ENTRIES PROVIDED:
►

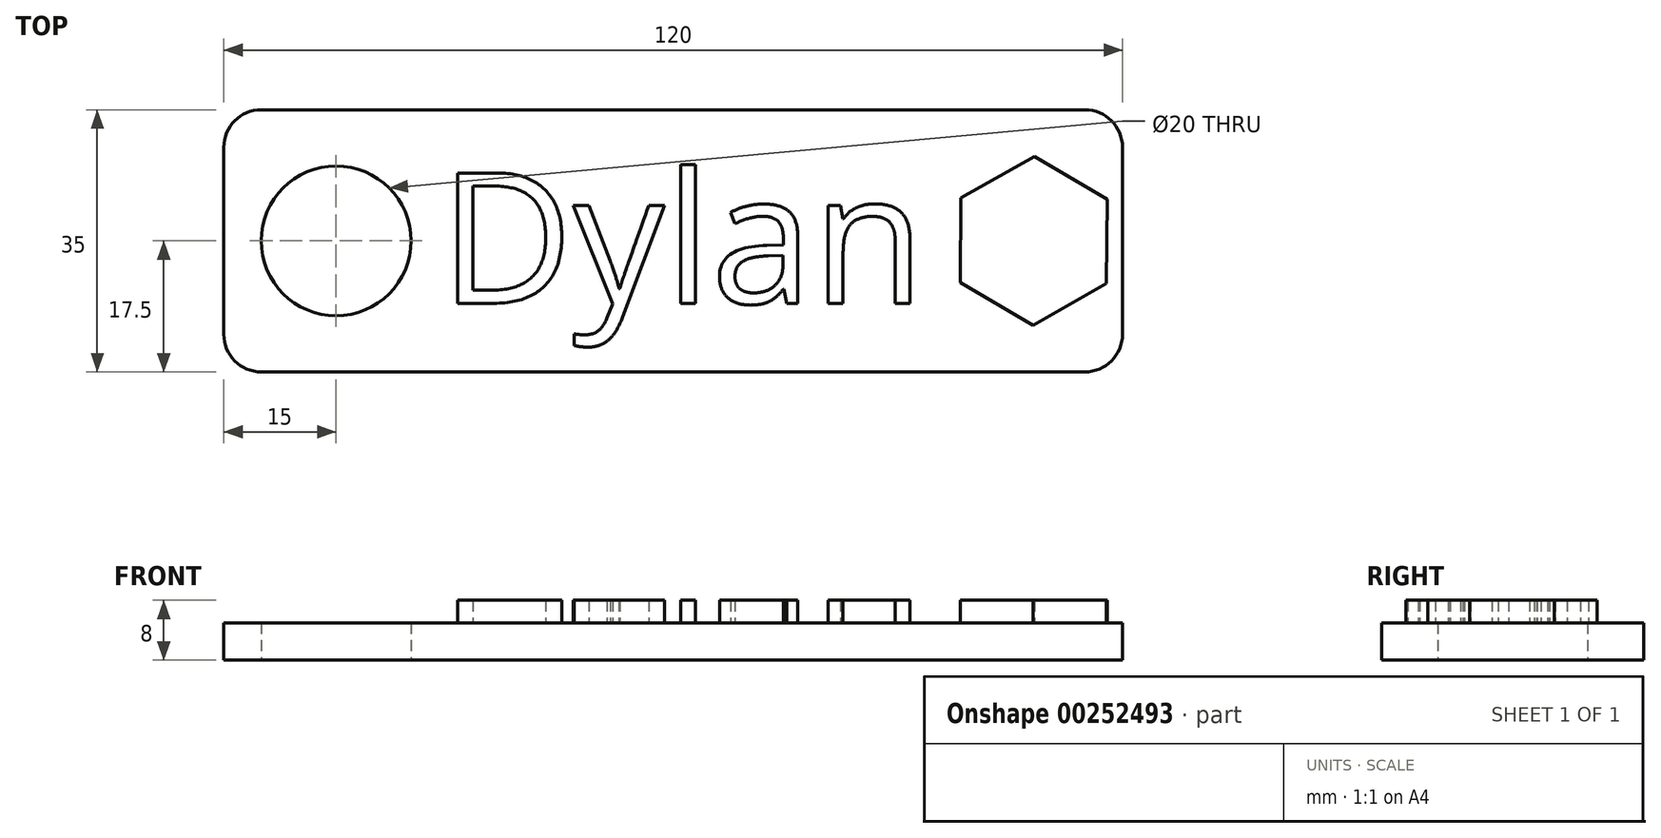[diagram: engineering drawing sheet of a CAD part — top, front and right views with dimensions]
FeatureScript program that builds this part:
annotation { "Feature Type Name" : "Feature", "Feature Type Description" : "" }
export const myFeature = defineFeature(function(context is Context, id is Id, definition is map)
    precondition{}
    {
        {
            var Q0;
            Q0=qCreatedBy(makeId("Top.planeOp"),FACE);
            var sketch = newSketch(context, id + "F0", { "sketchPlane" : qUnion([Q0])});
            skLineSegment(sketch, "E0.bottom", {"start": v(60, -17.5) * mm, "end": v(-60, -17.5) * mm});
            skLineSegment(sketch, "E0.top", {"start": v(60, 17.5) * mm, "end": v(-60, 17.5) * mm});
            skLineSegment(sketch, "E0.left", {"start": v(60, -17.5) * mm, "end": v(60, 17.5) * mm});
            skLineSegment(sketch, "E0.right", {"start": v(-60, -17.5) * mm, "end": v(-60, 17.5) * mm});
            skPoint(sketch, "E0.middle", {"position": v(0, 0) * mm});
            skCircle(sketch, "E1", {"center": v(-45, 0) * mm, "radius": 10 * mm});
            skSolve(sketch);
        }
        {
            var Q0;
            Q0=makeQuery(id+"F0.imprint","IMPRINT",FACE,{"disambiguationData":[TD([[makeQuery(id+"F0.imprint","IMPRINT",EDGE,{"derivedFrom":sQuery(id+"F0.wireOp",EDGE,"E0.bottom")}),-1.0]])]});
            extrude(context, id + "F1", {"entities" : qUnion([Q0]), "depth" : 5 * mm});
        }
        {
            var Q0;
            Q0=makeQuery(id+"F1.opExtrude","SWEPT_EDGE",EDGE,{"disambiguationData":[OSD([sQuery(id+"F0.wireOp",EDGE,"E0.top"),sQuery(id+"F0.wireOp",EDGE,"E0.right")])]});
            var Q1;
            Q1=makeQuery(id+"F1.opExtrude","SWEPT_EDGE",EDGE,{"disambiguationData":[OSD([sQuery(id+"F0.wireOp",EDGE,"E0.bottom"),sQuery(id+"F0.wireOp",EDGE,"E0.right")])]});
            var Q2;
            Q2=makeQuery(id+"F1.opExtrude","SWEPT_EDGE",EDGE,{"disambiguationData":[OSD([sQuery(id+"F0.wireOp",EDGE,"E0.bottom"),sQuery(id+"F0.wireOp",EDGE,"E0.left")])]});
            var Q3;
            Q3=makeQuery(id+"F1.opExtrude","SWEPT_EDGE",EDGE,{"disambiguationData":[OSD([sQuery(id+"F0.wireOp",EDGE,"E0.top"),sQuery(id+"F0.wireOp",EDGE,"E0.left")])]});
            fillet(context, id + "F2", {"entities" : qUnion([Q0, Q1, Q2, Q3]), "radius" : 5 * mm, "tangentPropagation" : true, "allowEdgeOverflow" : false});
        }
        {
            var Q0;
            Q0=makeQuery(id+"F1.opExtrude","CAP_FACE",FACE,{"disambiguationData":[OSD([sQuery(id+"F0.wireOp",EDGE,"E0.bottom"),sQuery(id+"F0.wireOp",EDGE,"E0.top"),sQuery(id+"F0.wireOp",EDGE,"E0.left"),sQuery(id+"F0.wireOp",EDGE,"E0.right"),sQuery(id+"F0.wireOp",EDGE,"E1")])],"isStart":false});
            var sketch = newSketch(context, id + "F3", { "sketchPlane" : qUnion([Q0])});
            skText(sketch, "E2", { "text": "Dylan", "fontName": "OpenSans-Regular.ttf"});
            const initialGuessF3  = {"E2": [-0.03115, -0.00834, 1, 0, 0.01755]};
            skSetInitialGuess(sketch, initialGuessF3);
            skSolve(sketch);
        }
        {
            var Q0;
            Q0 = qSketchRegion(id + "F3", true);
            extrude(context, id + "F4", {"entities" : qUnion([Q0]), "operationType" : NewBodyOperationType.ADD, "depth" : 3 * mm});
        }
        {
            var Q0;
            {var subQ0=sQuery(id+"F0.wireOp",EDGE,"E0.top");var subQ1=sQuery(id+"F0.wireOp",EDGE,"E0.left");var subQ2=sQuery(id+"F0.wireOp",EDGE,"E0.bottom");var subQ3=sQuery(id+"F0.wireOp",EDGE,"E1");var subQ4=sQuery(id+"F0.wireOp",EDGE,"E0.right");Q0=makeQuery(id+"F4.boolean.opBoolean","SPLIT",FACE,{"disambiguationData":[TD([makeQuery(id+"F1.opExtrude","SWEPT_FACE",FACE,{"disambiguationData":[OSD([subQ2])]})])],"derivedFrom":makeQuery(id+"F1.opExtrude","CAP_FACE",FACE,{"disambiguationData":[OSD([subQ2,subQ0,subQ1,subQ4,subQ3])],"isStart":false})});}
            var sketch = newSketch(context, id + "F5", { "sketchPlane" : qUnion([Q0])});
            skCircle(sketch, "E3.cCircle", {"center": v(48.16, 0) * mm, "radius": 9.77 * mm, "construction": true});
            skLineSegment(sketch, "E3.0", {"start": v(38.43, 5.72) * mm, "end": v(48.25, 11.28) * mm});
            skLineSegment(sketch, "E3.1", {"start": v(48.25, 11.28) * mm, "end": v(57.97, 5.56) * mm});
            skLineSegment(sketch, "E3.2", {"start": v(57.97, 5.56) * mm, "end": v(57.88, -5.72) * mm});
            skLineSegment(sketch, "E3.3", {"start": v(57.88, -5.72) * mm, "end": v(48.07, -11.28) * mm});
            skLineSegment(sketch, "E3.4", {"start": v(48.07, -11.28) * mm, "end": v(38.34, -5.56) * mm});
            skLineSegment(sketch, "E3.5", {"start": v(38.34, -5.56) * mm, "end": v(38.43, 5.72) * mm});
            skPoint(sketch, "E3.0.midPoint", {"position": v(43.34, 8.5) * mm});
            skSolve(sketch);
        }
        {
            var Q0;
            Q0=makeQuery(id+"F5.imprint","IMPRINT",FACE,{"disambiguationData":[TD([[makeQuery(id+"F5.imprint","IMPRINT",EDGE,{"derivedFrom":sQuery(id+"F5.wireOp",EDGE,"E3.0")}),-1.0]])]});
            extrude(context, id + "F6", {"entities" : qUnion([Q0]), "operationType" : NewBodyOperationType.ADD, "depth" : 3 * mm});
        }
    });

◄

WHAT YOU SHOULD DO: Pick out and copy each line above that contains the string "newSketch". Case counts.

RIGHT ANSWER:
            var sketch = newSketch(context, id + "F0", { "sketchPlane" : qUnion([Q0])});
            var sketch = newSketch(context, id + "F3", { "sketchPlane" : qUnion([Q0])});
            var sketch = newSketch(context, id + "F5", { "sketchPlane" : qUnion([Q0])});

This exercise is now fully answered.